But does losing 64,000 loads a year to rail change that calculus? And can CPKC and the STB's stated goals of reducing truck traffic be taken at face value? 

Can trucking take the heat from CPKC?

Essentially, the 64,000 number is a moving target and not necessarily going to make a big dent in trucking, according to FTR vice president Avery Vise. After all, trucks move nearly 11 billion tons of goods each year, and 64,000 truckloads at most would come out to just 2.56 million tons. 

"The truck-to-rail diversion certainly was one of the big benefits touted by STB as it fits the Biden administration's pro-environment stance," Vise said. "In practice, what ends up happening will come down to implementation. How reliable will the service be? How attractively priced will it be? Moreover, how competitive will intermodal be versus trucking? Currently, intermodal in general faces a hurdle because trucking capacity is relatively loose, rates are depressed and diesel prices are falling. Those conditions will not be permanent, of course. Therefore, one way to think of this is not so much whether the merger will affect rates and traffic today, but whether it might keep rates and volumes from rising as much in the future when market conditions are stronger."

Vise added that the rail merger may have other knock-on effects, like incentivizing near-shoring, which would keep more manufacturing on the continent, potentially boosting trucking. 

On the question of whether or not the merger, or the STB, can actually be expected to reduce truck traffic, Tranausky said to count on a sincere effort on that front. 

CP has been "very adamant" about its goal to divert truckloads to rail, and the STB has insisted on conditions that allow it to monitor and ensure those truckload diversions actually happen, he said. "The board is going to be counting to make sure that CP pulls through on" the promised truck diversions, and has given itself seven years (more than the usual five) to read over CP's shoulder, according to Tranausky. 

"The board does have very clear statutory authority to oversee the carrier for any representations the carrier made during its filing," he continued on the podcast. 

So while CP will be on the line to demonstrate those 64,000 truckloads are hitting the rail instead, Tranausky stressed that neither the government nor CP can actually force any shipper to pick them, and besides playing with price and service the levers to move the needle don't really exist. 
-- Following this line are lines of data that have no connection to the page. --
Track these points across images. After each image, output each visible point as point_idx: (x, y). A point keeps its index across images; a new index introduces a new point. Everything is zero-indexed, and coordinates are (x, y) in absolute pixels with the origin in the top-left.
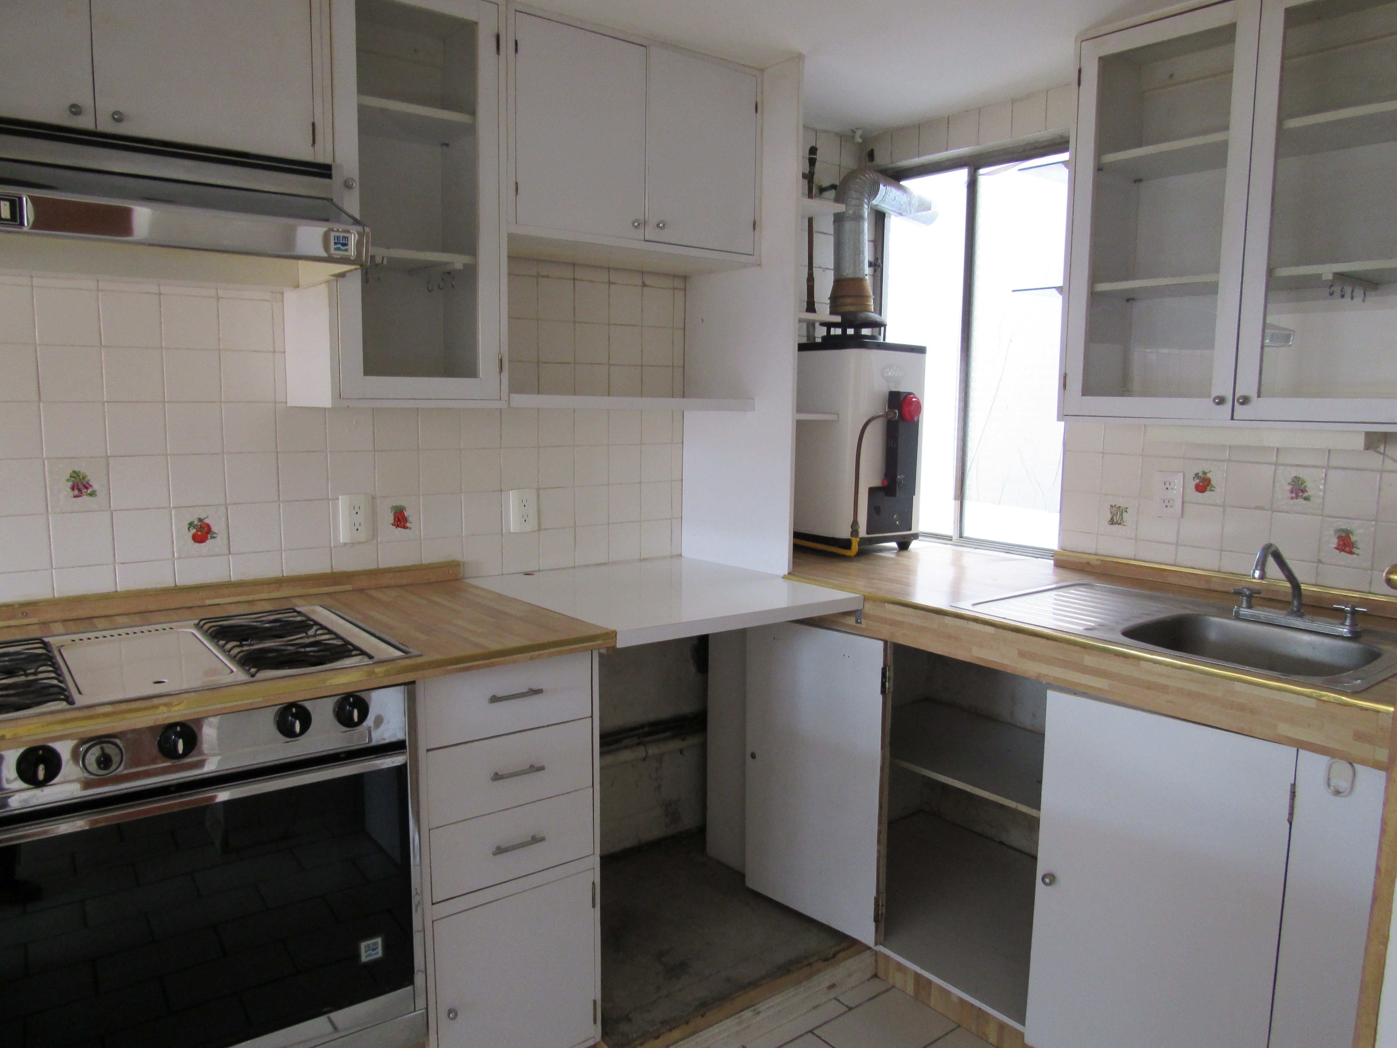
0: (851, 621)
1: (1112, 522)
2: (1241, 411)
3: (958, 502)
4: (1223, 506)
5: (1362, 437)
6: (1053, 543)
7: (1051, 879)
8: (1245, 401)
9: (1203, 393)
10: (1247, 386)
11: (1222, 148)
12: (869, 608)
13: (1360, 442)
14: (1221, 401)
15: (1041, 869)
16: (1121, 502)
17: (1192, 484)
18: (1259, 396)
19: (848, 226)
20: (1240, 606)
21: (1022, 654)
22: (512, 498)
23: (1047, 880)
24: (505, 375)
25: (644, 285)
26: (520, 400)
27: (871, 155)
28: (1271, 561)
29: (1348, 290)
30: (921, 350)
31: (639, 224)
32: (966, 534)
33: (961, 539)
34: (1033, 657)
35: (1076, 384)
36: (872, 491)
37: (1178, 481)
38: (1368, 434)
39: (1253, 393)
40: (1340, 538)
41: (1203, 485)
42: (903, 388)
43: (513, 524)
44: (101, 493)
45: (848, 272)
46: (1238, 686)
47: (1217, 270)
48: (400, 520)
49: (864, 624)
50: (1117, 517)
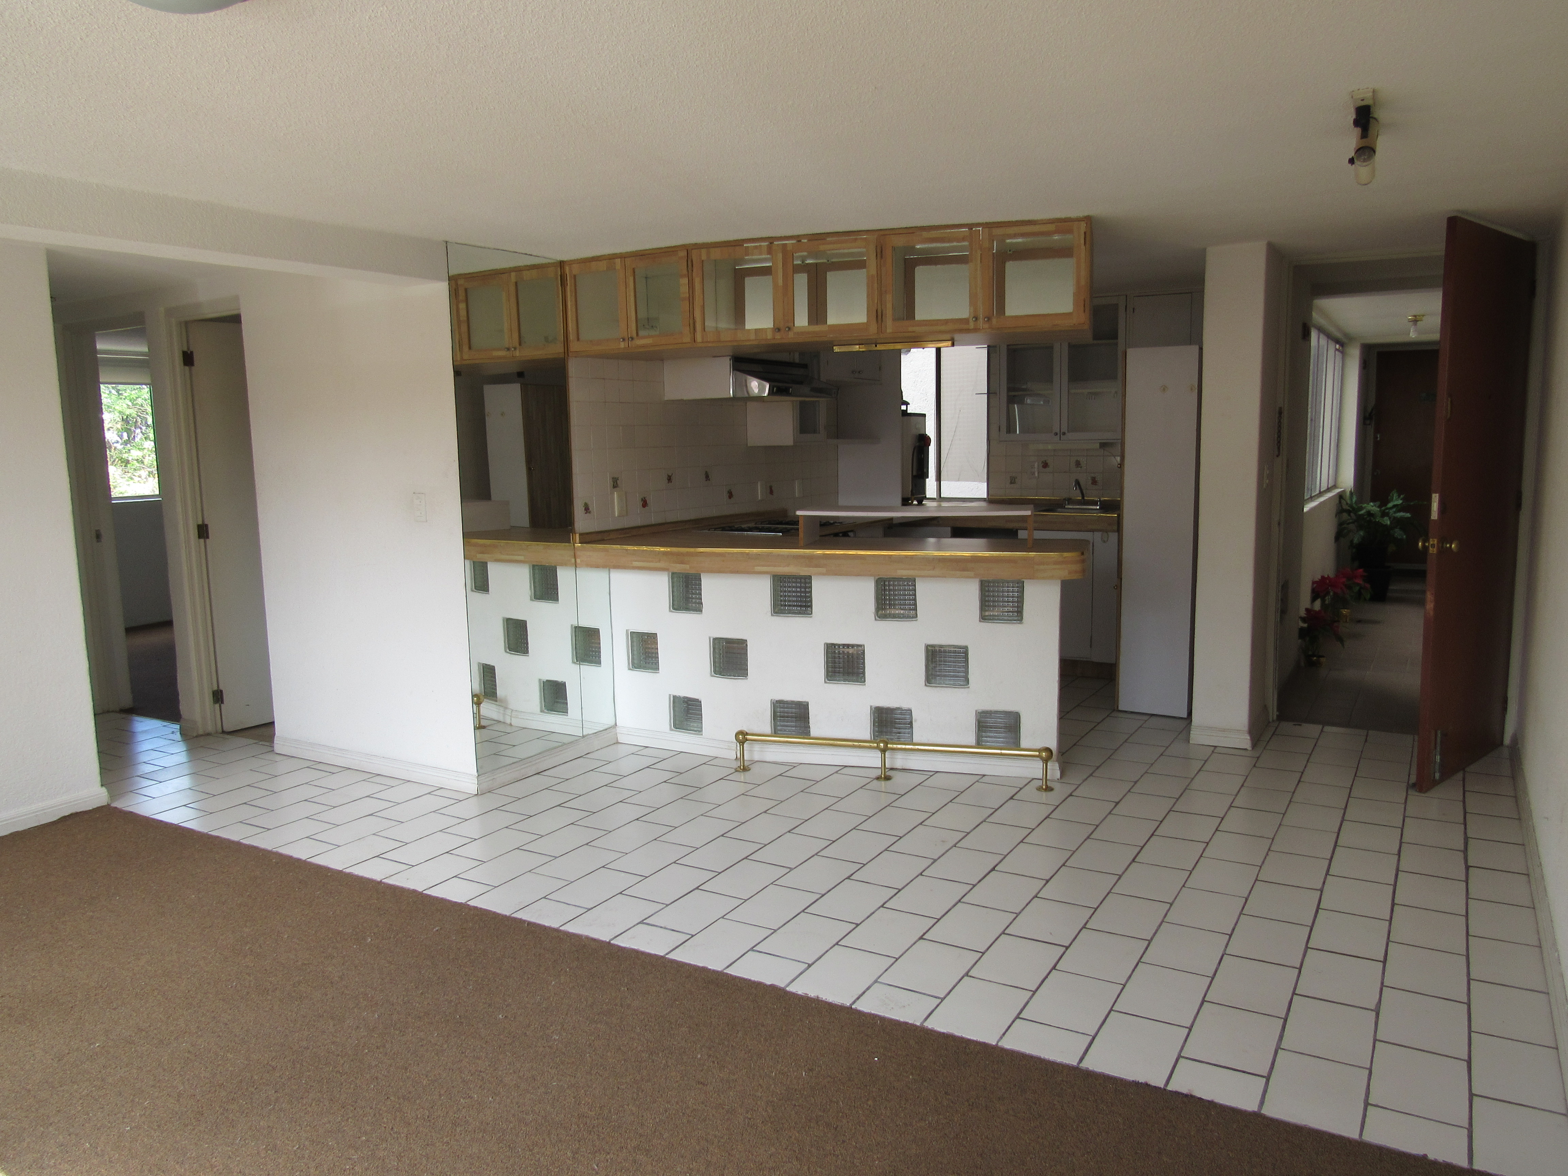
1: (1011, 483)
2: (1062, 437)
3: (938, 482)
4: (1053, 472)
5: (1098, 445)
6: (984, 495)
8: (1064, 434)
9: (1051, 432)
10: (1064, 428)
13: (1098, 446)
14: (1056, 434)
16: (1014, 475)
17: (1041, 465)
20: (1065, 505)
22: (797, 484)
24: (826, 432)
28: (1077, 485)
29: (1093, 397)
30: (924, 415)
32: (941, 496)
33: (939, 499)
35: (1004, 429)
36: (909, 477)
37: (1037, 465)
38: (1100, 443)
39: (1066, 432)
40: (1092, 480)
41: (1045, 465)
43: (796, 494)
44: (711, 480)
50: (1013, 481)
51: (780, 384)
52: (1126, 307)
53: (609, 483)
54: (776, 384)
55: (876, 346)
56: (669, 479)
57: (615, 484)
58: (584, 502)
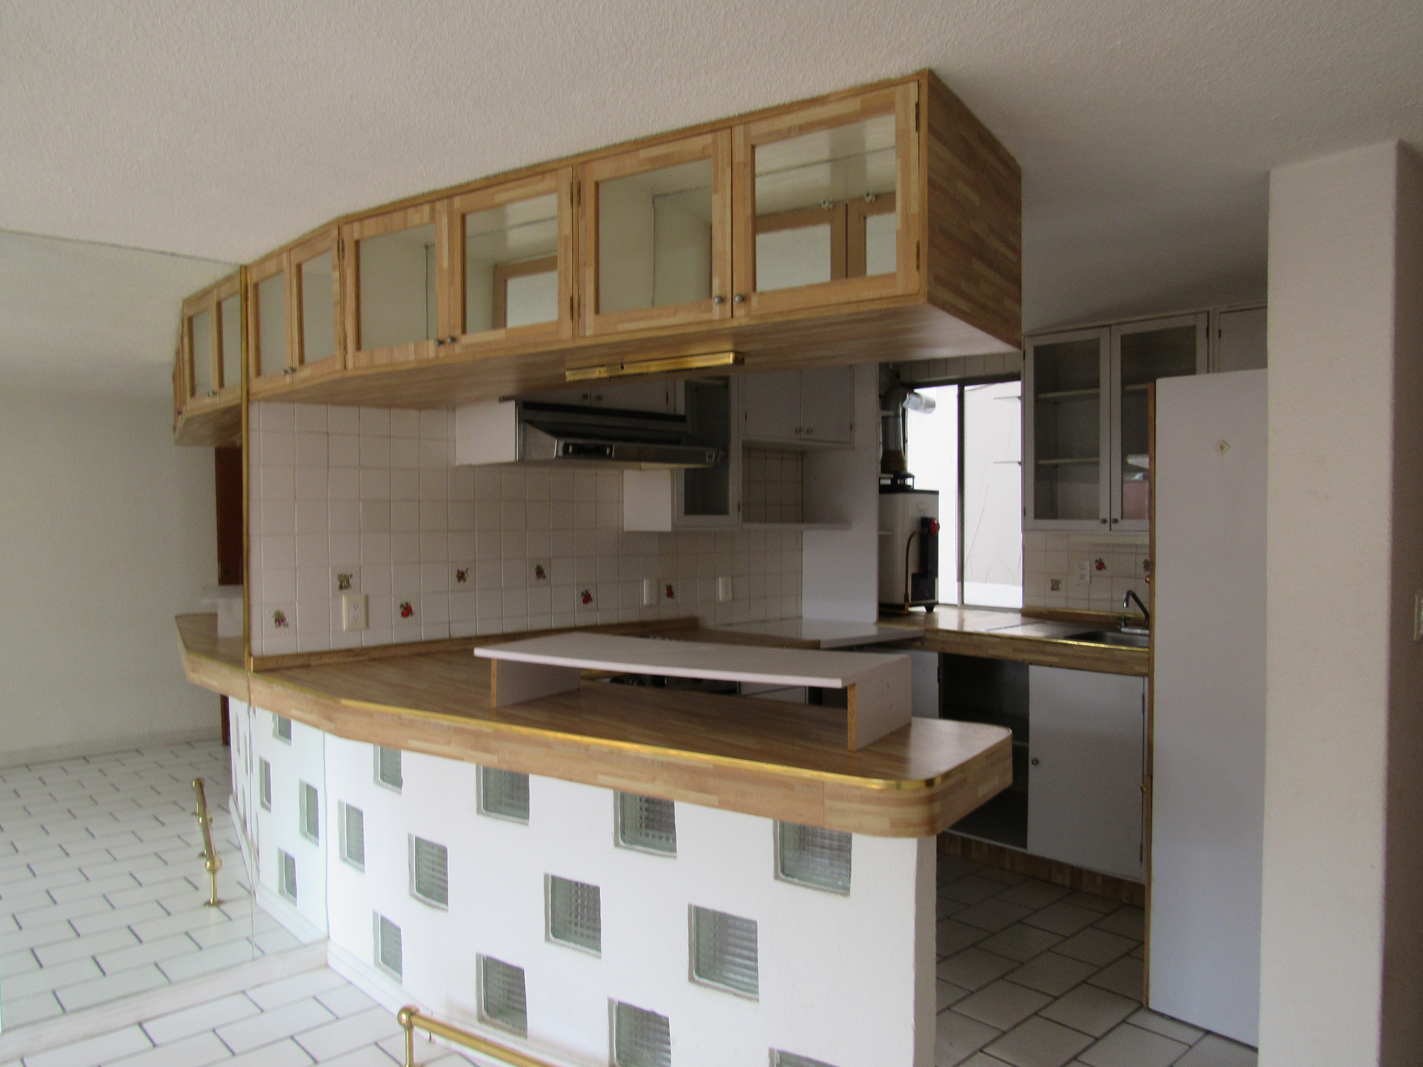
0: (919, 644)
1: (1053, 589)
2: (1114, 526)
3: (960, 582)
4: (1112, 577)
6: (1019, 605)
7: (1036, 762)
8: (1116, 521)
9: (1097, 518)
10: (1116, 514)
11: (1097, 396)
12: (928, 635)
14: (1104, 521)
15: (1031, 756)
16: (1057, 577)
17: (1094, 566)
18: (1122, 518)
19: (891, 421)
20: (1121, 626)
21: (1015, 650)
22: (720, 581)
23: (1035, 762)
24: (741, 513)
25: (782, 458)
26: (747, 526)
27: (898, 375)
28: (1131, 598)
30: (936, 493)
31: (798, 431)
32: (965, 602)
33: (962, 605)
34: (1021, 651)
35: (1031, 513)
36: (913, 576)
37: (1087, 564)
39: (1119, 518)
41: (1100, 565)
42: (929, 515)
43: (721, 596)
44: (548, 578)
45: (892, 447)
46: (1117, 652)
47: (1098, 456)
48: (670, 593)
49: (926, 644)
50: (1055, 586)
51: (580, 441)
52: (1208, 329)
53: (333, 582)
54: (569, 441)
55: (622, 368)
56: (461, 576)
57: (344, 583)
58: (275, 610)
Furthermore, 64,000 truckload shipments could move to rail while other factors actually boost truckload shipments by a greater number. STB and CP can't ensure there will be 64,000 fewer truckloads on the road next year, only that they'll take 64,000 truckloads worth of freight. 

"It will be very interesting to see how the board views [defining truck conversions] as we go through the oversight period and how the board is able to quantify those conversions, particularly if the overall pie increases over that time," Tranausky said. 

That said, CP is very clearly coming for trucking. CP's first new service planned across the border? Perishables from Mexico. 

"Perishables have been a truck freight market for 40, 50, 60 years," said Tranausky. CP is going "right at" trucking, "taking it head on," he said. "Sharpen your pencils, get ready to compete."